START Provided passage

Colonial era (1808–1961)
editEstablishment of the British Crown Colony (1808)
editIn 1808, the British Crown Colony of Sierra Leone was founded, with Freetown serving as the capital of British West Africa. The city's population expanded rapidly with freed slaves, who established suburbs on the Freetown Peninsula. They were joined by West Indian and African soldiers who settled in Sierra Leone after fighting for Britain in the Napoleonic Wars.
Intervention and acquisition of the hinterland (1800s–1895)
editIn the early 1800s, Sierra Leone was a small colony extending a few kilometres (a few miles) up the peninsula from Freetown. The bulk of the territory that makes up present-day Sierra Leone was still the sovereign territory of indigenous peoples such as the Mende and Temne, and was little affected by the tiny population of the Colony. Over the course of the 19th century, that gradually changed: the British and Creoles in the Freetown area increased their involvement in—and their control over—the surrounding territory by engaging in trade, which was promoted and increased through treaty-making and military expeditions.

END Provided passage

**Work instruction 1**
List every section heading in the Sierra Leone history passage, leaving out the date ranges in parentheses.
**Work instruction 2**
Continue the passage on Sierra Leone's colonial history from its final sentence.

START Supplied data

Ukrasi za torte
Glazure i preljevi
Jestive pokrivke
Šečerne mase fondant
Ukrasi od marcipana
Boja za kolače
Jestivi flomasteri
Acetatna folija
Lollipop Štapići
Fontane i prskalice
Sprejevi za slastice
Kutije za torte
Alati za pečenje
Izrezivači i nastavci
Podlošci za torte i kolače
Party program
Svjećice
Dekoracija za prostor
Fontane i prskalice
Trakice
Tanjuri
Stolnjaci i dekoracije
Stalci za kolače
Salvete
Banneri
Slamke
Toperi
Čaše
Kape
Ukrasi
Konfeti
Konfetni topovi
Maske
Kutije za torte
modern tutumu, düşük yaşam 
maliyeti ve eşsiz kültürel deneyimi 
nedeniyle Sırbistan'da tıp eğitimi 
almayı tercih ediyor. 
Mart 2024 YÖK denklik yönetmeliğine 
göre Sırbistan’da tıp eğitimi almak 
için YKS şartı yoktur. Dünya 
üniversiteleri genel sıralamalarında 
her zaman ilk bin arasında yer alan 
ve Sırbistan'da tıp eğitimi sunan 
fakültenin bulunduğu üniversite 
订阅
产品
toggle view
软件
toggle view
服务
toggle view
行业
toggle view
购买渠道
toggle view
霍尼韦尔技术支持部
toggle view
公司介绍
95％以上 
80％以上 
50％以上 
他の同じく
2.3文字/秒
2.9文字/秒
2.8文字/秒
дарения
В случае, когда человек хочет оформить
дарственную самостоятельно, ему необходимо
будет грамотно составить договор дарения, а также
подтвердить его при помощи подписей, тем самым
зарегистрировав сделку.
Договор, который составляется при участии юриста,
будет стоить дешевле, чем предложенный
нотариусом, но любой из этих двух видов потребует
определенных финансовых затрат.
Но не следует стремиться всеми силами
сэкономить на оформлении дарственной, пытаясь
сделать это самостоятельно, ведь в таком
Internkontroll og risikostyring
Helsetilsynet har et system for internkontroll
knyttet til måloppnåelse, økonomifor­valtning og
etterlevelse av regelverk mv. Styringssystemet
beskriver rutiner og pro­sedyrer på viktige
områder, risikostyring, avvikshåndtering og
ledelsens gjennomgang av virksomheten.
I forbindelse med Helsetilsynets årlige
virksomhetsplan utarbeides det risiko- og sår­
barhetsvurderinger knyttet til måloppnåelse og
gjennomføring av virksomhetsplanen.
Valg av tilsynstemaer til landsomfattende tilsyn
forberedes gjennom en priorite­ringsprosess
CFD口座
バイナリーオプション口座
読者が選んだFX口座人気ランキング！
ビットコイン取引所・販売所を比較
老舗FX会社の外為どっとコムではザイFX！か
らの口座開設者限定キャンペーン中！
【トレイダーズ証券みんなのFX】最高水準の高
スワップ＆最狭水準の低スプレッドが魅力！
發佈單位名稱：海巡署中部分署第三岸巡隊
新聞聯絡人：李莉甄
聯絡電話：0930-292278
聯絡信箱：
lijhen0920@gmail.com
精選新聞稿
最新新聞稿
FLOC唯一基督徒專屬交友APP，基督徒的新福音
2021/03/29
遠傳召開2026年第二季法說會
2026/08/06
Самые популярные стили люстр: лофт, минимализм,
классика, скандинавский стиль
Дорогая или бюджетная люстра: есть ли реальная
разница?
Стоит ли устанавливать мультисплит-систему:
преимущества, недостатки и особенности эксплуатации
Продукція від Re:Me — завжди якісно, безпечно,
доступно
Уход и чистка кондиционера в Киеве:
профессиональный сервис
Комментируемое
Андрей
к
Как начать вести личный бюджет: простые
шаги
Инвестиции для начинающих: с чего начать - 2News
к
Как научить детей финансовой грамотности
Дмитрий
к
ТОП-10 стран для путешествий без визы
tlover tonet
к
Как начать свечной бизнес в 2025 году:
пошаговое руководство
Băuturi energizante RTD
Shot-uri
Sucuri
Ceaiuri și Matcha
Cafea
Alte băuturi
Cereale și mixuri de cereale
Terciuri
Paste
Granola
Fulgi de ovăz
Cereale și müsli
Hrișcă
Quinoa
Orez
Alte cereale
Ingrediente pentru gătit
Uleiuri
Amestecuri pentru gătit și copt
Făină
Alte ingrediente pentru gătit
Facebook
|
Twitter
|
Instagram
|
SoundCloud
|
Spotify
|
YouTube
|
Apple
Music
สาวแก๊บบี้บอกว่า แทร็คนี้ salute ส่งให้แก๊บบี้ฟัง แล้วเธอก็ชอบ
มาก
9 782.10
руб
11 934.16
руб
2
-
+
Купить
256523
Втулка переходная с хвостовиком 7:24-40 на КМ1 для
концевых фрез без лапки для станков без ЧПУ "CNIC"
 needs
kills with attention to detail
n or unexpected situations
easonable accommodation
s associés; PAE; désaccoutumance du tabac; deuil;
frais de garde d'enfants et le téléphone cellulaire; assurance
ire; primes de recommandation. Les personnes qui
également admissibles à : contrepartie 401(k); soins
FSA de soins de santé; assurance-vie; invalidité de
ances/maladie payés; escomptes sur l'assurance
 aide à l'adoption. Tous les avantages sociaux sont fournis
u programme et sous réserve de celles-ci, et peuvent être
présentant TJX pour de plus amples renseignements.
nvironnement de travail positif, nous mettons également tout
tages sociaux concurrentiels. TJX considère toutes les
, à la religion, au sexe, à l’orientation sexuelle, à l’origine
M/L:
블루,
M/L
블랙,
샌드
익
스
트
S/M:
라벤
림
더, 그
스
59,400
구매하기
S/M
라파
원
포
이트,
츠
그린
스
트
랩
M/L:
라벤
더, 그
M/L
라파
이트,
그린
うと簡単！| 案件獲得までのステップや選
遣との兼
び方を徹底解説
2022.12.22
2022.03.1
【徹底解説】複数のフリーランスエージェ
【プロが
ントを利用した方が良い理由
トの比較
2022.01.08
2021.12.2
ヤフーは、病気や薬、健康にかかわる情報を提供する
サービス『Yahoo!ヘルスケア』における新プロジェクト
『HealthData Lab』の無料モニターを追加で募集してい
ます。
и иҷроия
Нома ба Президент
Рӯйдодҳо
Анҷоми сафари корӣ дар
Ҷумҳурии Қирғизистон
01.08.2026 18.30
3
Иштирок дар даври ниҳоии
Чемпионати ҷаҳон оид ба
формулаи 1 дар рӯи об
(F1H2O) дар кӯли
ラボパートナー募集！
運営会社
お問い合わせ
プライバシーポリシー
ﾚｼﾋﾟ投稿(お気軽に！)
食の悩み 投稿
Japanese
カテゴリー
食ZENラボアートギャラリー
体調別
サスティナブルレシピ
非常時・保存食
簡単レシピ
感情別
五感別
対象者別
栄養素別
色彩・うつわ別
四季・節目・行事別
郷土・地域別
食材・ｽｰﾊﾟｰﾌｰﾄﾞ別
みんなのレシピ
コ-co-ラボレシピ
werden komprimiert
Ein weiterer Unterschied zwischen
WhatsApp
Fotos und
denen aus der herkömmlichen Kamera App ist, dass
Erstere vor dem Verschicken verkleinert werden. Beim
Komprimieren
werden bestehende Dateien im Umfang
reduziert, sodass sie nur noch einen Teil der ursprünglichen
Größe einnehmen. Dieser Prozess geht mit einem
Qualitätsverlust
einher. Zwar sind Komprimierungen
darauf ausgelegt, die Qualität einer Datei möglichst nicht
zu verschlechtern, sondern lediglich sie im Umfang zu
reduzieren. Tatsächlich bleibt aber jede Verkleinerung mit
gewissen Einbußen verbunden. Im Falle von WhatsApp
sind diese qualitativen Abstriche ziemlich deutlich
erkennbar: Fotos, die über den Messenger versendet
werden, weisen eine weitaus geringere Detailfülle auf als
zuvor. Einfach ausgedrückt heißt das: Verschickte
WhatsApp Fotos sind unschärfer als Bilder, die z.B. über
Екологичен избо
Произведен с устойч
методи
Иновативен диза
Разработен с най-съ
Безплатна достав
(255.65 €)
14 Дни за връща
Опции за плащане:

END Supplied data

**Expected output 1**
Colonial era
Establishment of the British Crown Colony
Intervention and acquisition of the hinterland

**Expected output 2**
In their treaties with the native chiefs, the British were largely concerned with securing local peace so that commerce would not be interrupted. Typically, the British government agreed to pay a chief a stipend in return for a commitment from him to keep the peace with his neighbours; other specific commitments extracted from a chief might include keeping roads open, allowing the British to collect customs duties, and submitting disputes with his neighbours to British adjudication. In the decades following Britain's prohibition of the slave trade in 1807, the treaties sometimes also required chiefs to desist from slave-trading. Suppression of slave-trading and suppression of inter-chiefdom war went hand-in-hand because the trade thrived on the wars (and caused them). Thus, to the commercial reasons for pacification could be added anti-slavery ones.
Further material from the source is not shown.